● **The task**
What is needed is a word-for-word copy of the lines below from the one with "hfov_deg: 67.3" through the one with "f_number: 6", both included, with every picture left out.

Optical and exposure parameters
+-------+

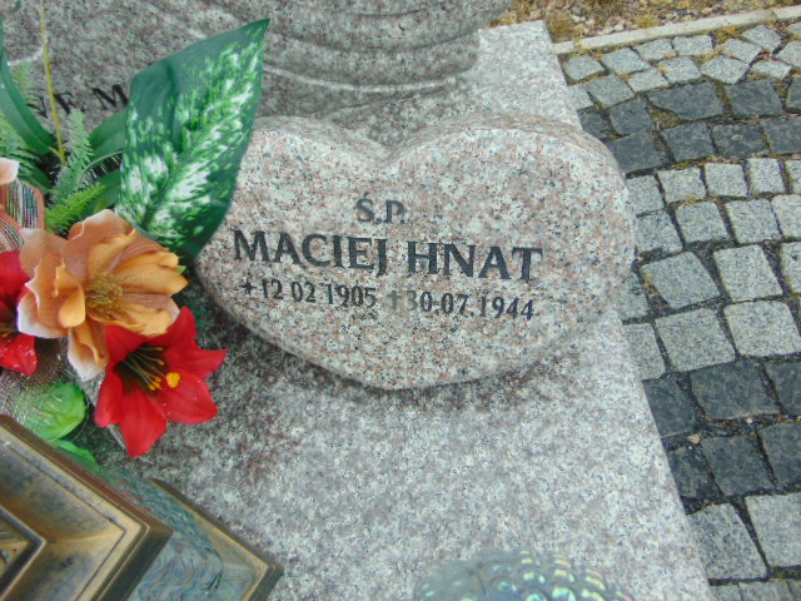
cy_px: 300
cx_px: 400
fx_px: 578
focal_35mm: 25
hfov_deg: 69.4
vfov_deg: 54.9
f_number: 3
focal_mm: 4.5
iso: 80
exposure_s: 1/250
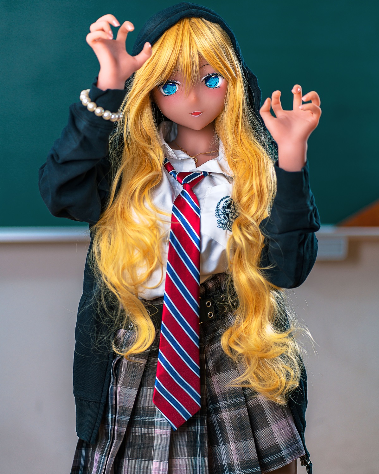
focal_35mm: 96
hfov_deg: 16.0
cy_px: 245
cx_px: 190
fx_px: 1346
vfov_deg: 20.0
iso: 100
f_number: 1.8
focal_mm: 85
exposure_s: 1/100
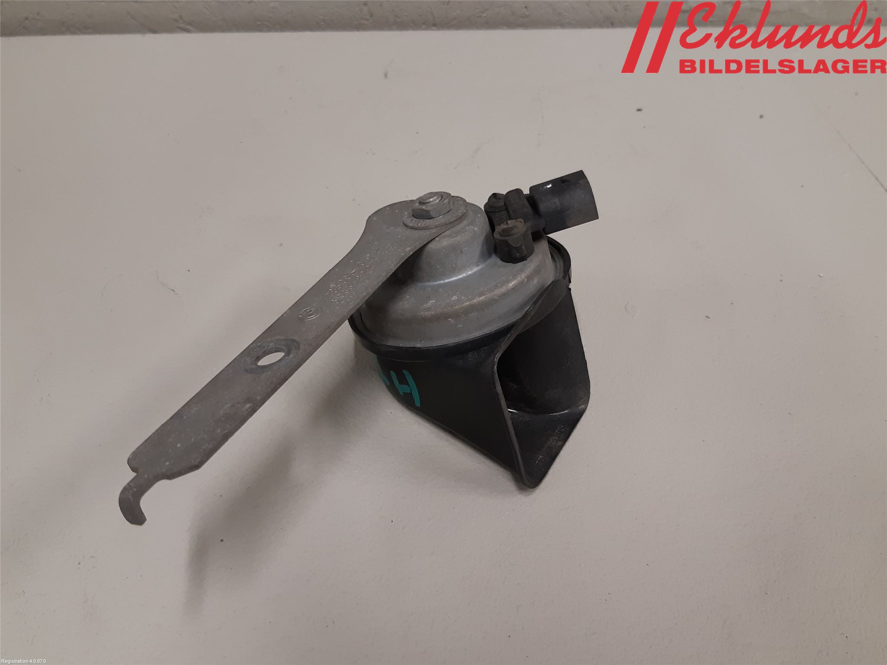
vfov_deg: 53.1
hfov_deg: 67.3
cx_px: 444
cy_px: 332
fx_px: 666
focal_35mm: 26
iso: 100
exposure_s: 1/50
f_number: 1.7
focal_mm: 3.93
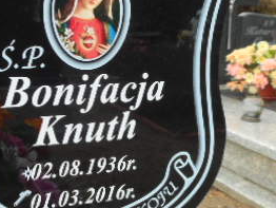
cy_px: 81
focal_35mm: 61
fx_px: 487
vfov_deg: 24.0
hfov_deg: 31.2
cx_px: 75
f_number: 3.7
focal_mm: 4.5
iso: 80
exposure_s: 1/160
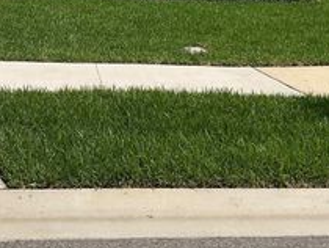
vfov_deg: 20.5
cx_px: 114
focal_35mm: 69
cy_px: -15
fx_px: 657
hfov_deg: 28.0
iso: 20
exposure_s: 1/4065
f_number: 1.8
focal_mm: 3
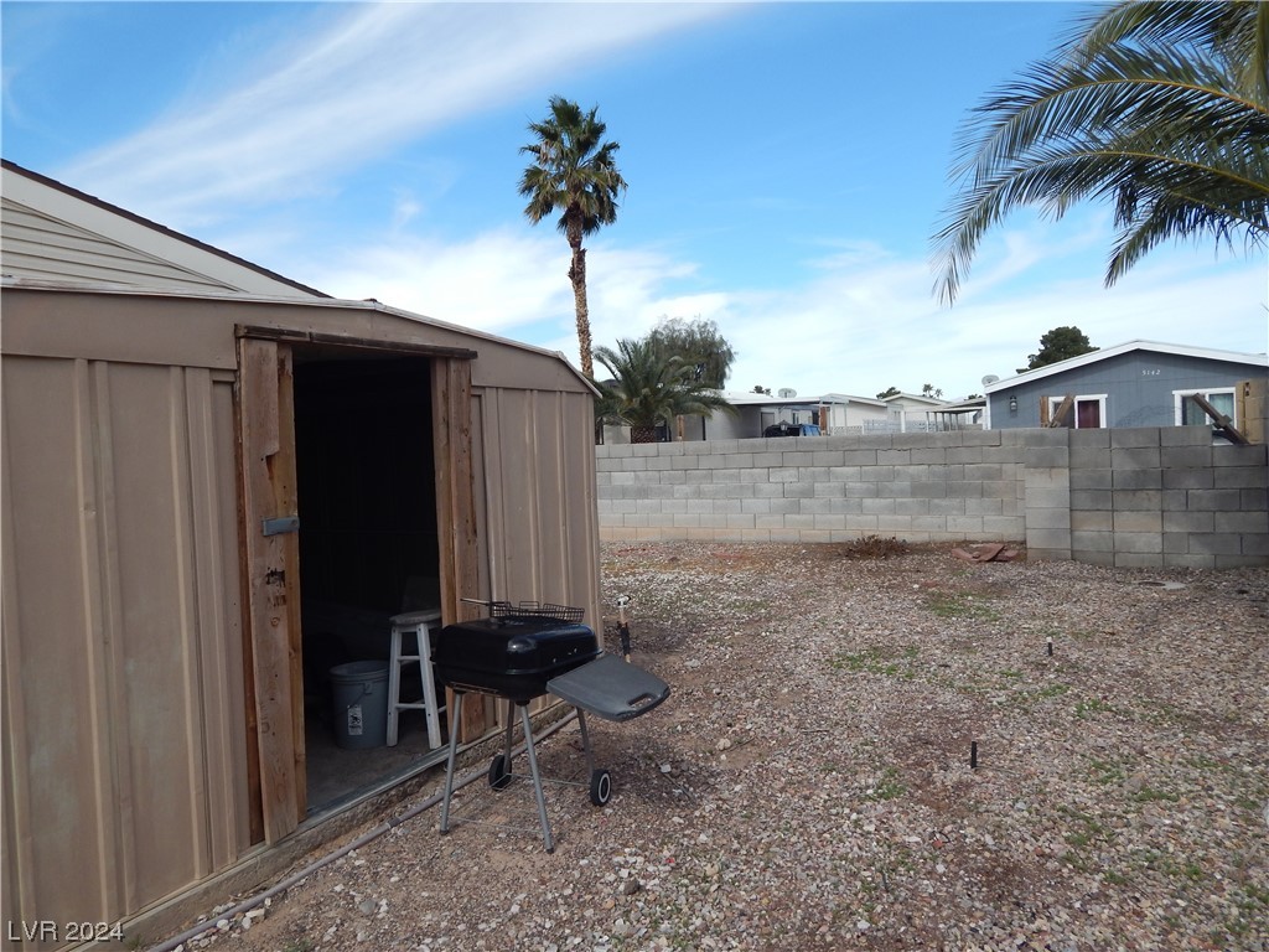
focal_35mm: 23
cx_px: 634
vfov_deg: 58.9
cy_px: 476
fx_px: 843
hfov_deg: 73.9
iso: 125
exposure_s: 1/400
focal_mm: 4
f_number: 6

+-------+

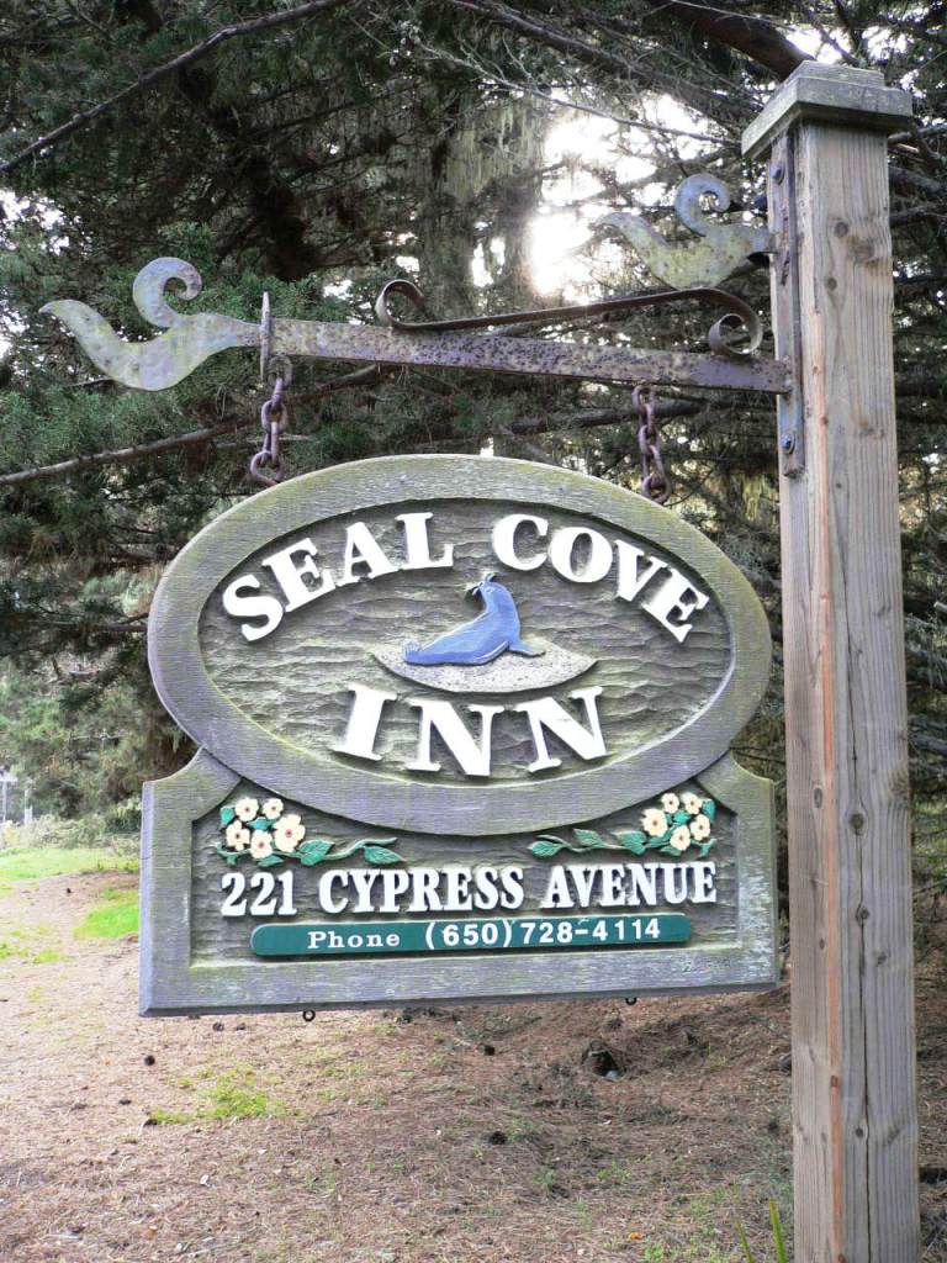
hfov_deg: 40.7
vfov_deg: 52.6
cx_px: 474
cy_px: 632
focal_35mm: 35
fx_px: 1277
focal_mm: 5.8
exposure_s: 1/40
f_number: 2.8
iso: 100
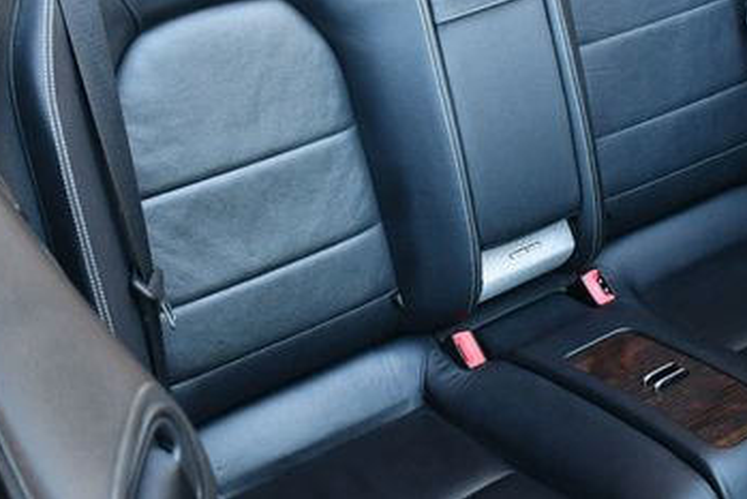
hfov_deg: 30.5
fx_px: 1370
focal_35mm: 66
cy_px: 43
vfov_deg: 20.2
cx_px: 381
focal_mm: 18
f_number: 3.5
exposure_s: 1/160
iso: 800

+-------+

● **Answer to this task**
hfov_deg: 67.3
cx_px: 444
cy_px: 332
fx_px: 666
focal_35mm: 26
iso: 100
exposure_s: 1/50
f_number: 1.7
focal_mm: 3.93
cy_px: 81
focal_35mm: 61
fx_px: 487
vfov_deg: 24.0
hfov_deg: 31.2
cx_px: 75
f_number: 3.7
focal_mm: 4.5
iso: 80
exposure_s: 1/160
vfov_deg: 20.5
cx_px: 114
focal_35mm: 69
cy_px: -15
fx_px: 657
hfov_deg: 28.0
iso: 20
exposure_s: 1/4065
f_number: 1.8
focal_mm: 3
focal_35mm: 23
cx_px: 634
vfov_deg: 58.9
cy_px: 476
fx_px: 843
hfov_deg: 73.9
iso: 125
exposure_s: 1/400
focal_mm: 4
f_number: 6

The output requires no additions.